L’idée est de produire des phosphènes: une sensation de lumière sous la forme de motifs blancs, sans que le sujet ne perçoive directement une source lumineuse. De nombreux patients ne peuvent bénéficier des implants rétinaux - des dispositifs prothétiques à l’intention des non-voyants. Par exemple, un demi million de personnes dans le monde sont atteints de cécité suite à une affection génétique appelée rétinite pigmentaire. Mais pour des raisons cliniques, seuls quelques centaines d’entre eux peuvent être implantés. Malgré leurs risques, les solutions intraneurales fournissent a priori une solution pour un plus large nombre de patients, puisque le nerf optique et sa connexion au cerveau sont souvent intacts.
Durant les années 1990 déjà, on avait tenté de stimuler le nerf optique.

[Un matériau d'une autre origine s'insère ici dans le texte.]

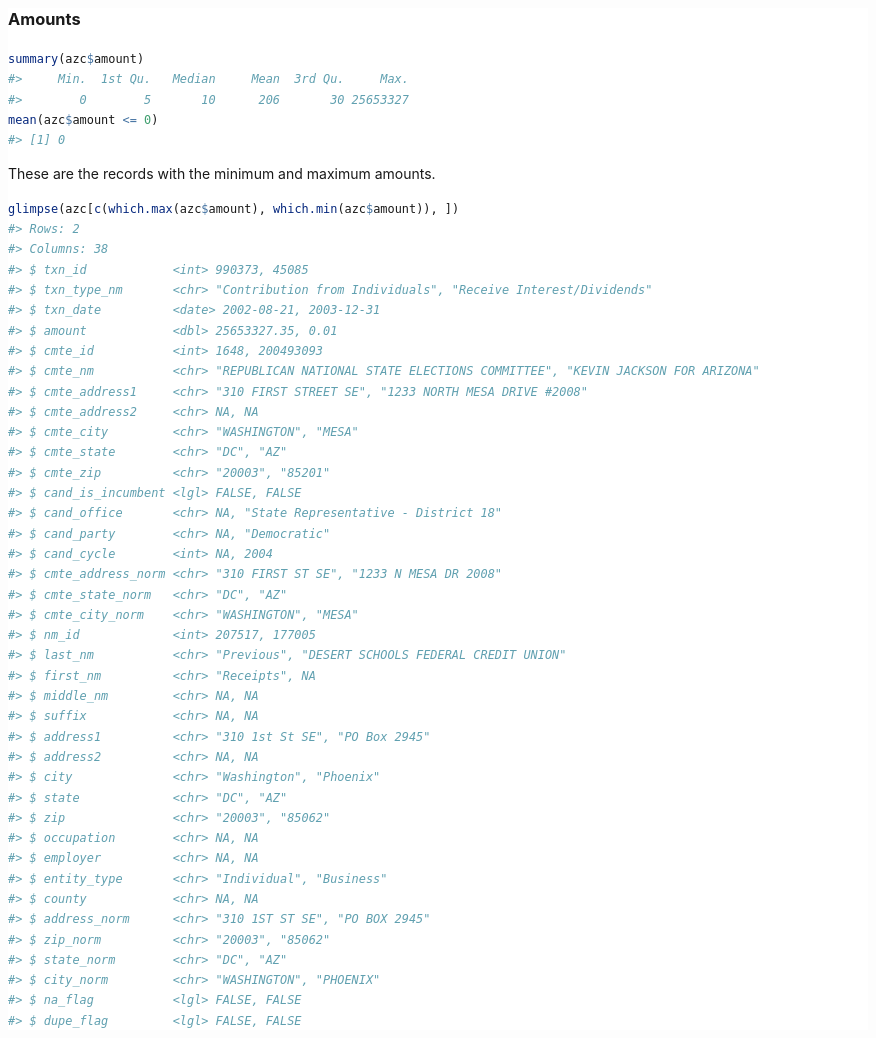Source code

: 
### Amounts

``` r
summary(azc$amount)
#>     Min.  1st Qu.   Median     Mean  3rd Qu.     Max. 
#>        0        5       10      206       30 25653327
mean(azc$amount <= 0)
#> [1] 0
```

These are the records with the minimum and maximum amounts.

``` r
glimpse(azc[c(which.max(azc$amount), which.min(azc$amount)), ])
#> Rows: 2
#> Columns: 38
#> $ txn_id            <int> 990373, 45085
#> $ txn_type_nm       <chr> "Contribution from Individuals", "Receive Interest/Dividends"
#> $ txn_date          <date> 2002-08-21, 2003-12-31
#> $ amount            <dbl> 25653327.35, 0.01
#> $ cmte_id           <int> 1648, 200493093
#> $ cmte_nm           <chr> "REPUBLICAN NATIONAL STATE ELECTIONS COMMITTEE", "KEVIN JACKSON FOR ARIZONA"
#> $ cmte_address1     <chr> "310 FIRST STREET SE", "1233 NORTH MESA DRIVE #2008"
#> $ cmte_address2     <chr> NA, NA
#> $ cmte_city         <chr> "WASHINGTON", "MESA"
#> $ cmte_state        <chr> "DC", "AZ"
#> $ cmte_zip          <chr> "20003", "85201"
#> $ cand_is_incumbent <lgl> FALSE, FALSE
#> $ cand_office       <chr> NA, "State Representative - District 18"
#> $ cand_party        <chr> NA, "Democratic"
#> $ cand_cycle        <int> NA, 2004
#> $ cmte_address_norm <chr> "310 FIRST ST SE", "1233 N MESA DR 2008"
#> $ cmte_state_norm   <chr> "DC", "AZ"
#> $ cmte_city_norm    <chr> "WASHINGTON", "MESA"
#> $ nm_id             <int> 207517, 177005
#> $ last_nm           <chr> "Previous", "DESERT SCHOOLS FEDERAL CREDIT UNION"
#> $ first_nm          <chr> "Receipts", NA
#> $ middle_nm         <chr> NA, NA
#> $ suffix            <chr> NA, NA
#> $ address1          <chr> "310 1st St SE", "PO Box 2945"
#> $ address2          <chr> NA, NA
#> $ city              <chr> "Washington", "Phoenix"
#> $ state             <chr> "DC", "AZ"
#> $ zip               <chr> "20003", "85062"
#> $ occupation        <chr> NA, NA
#> $ employer          <chr> NA, NA
#> $ entity_type       <chr> "Individual", "Business"
#> $ county            <chr> NA, NA
#> $ address_norm      <chr> "310 1ST ST SE", "PO BOX 2945"
#> $ zip_norm          <chr> "20003", "85062"
#> $ state_norm        <chr> "DC", "AZ"
#> $ city_norm         <chr> "WASHINGTON", "PHOENIX"
#> $ na_flag           <lgl> FALSE, FALSE
#> $ dupe_flag         <lgl> FALSE, FALSE
```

Mais les résultats étaient peu concluants. Titulaire à l’EPFL de la chaire Medtronic en neuro-ingénierie, Diego Ghezzi raconte: "A cette époque, on utilisait des électrodes de contact sur le nerf. Le problème, c’est qu’elles sont rigides et mobiles, ce qui rend instable la stimulation électrique des fibres nerveuses. Parce qu’ils voyaient à chaque fois quelque chose de différent, les patients avaient des difficultés à interpréter la stimulation. De plus, elles ont probablement une sélectivité limitée, parce qu’elles impliquent des fibres superficielles."
Les électrodes intraneurales pourraient apporter aux patients des informations visuelles complexes. Une fois implantées elles sont stables et moins sujettes à des mouvements, selon les chercheurs. Alors que les électrodes de contact sont placées chirurgicalement autour du nerf, leurs homologues intraneurales sont implantées à travers.
Avec leurs équipes, Diego Ghezzi et Silvestro Micera ont conçu un réseau de 12 électrodes, baptisé OpticSELINE. Afin d’évaluer son efficacité pour stimuler les diverses fibres du nerf optique, ils ont délivré un courant électrique au nerf optique par l’intermédiaire de leur prototype et mesuré l’activité cérébrale du cortex visuel. Ils ont développé un algorithme qui décode les signaux corticaux. Ils ont montré que chaque électrode induit un motif unique d’activation corticale. Cela suggère que la stimulation intraneurale du nerf optique est sélective et informative.
On ignore quelle est la perception visuelle qui correspond à ces motifs corticaux. "Pour l’instant, nous savons que la stimulation intraneurale peut potentiellement fournir des motifs visuels informatifs. Mais pour les affiner, nous aurons besoin du retour des patients pendant de futurs essais cliniques. D’un point de vue purement technique, nous pourrions procéder à ces essais dès demain."
La technologie actuelle OpticSELINE pourrait permettre d’implanter de 48 à 60 électrodes. Ce nombre ne suffirait pas à restaurer entièrement la vue. Mais de tels signaux visuels, limités, pourrait être ajustés afin de fournir une assistance visuelle au quotidien.
Ce projet a été partiellement financé par le Wyss Center pour la bio et la neuro-ingénierie, ainsi que par la Fondation Bertarelli et Medtronic.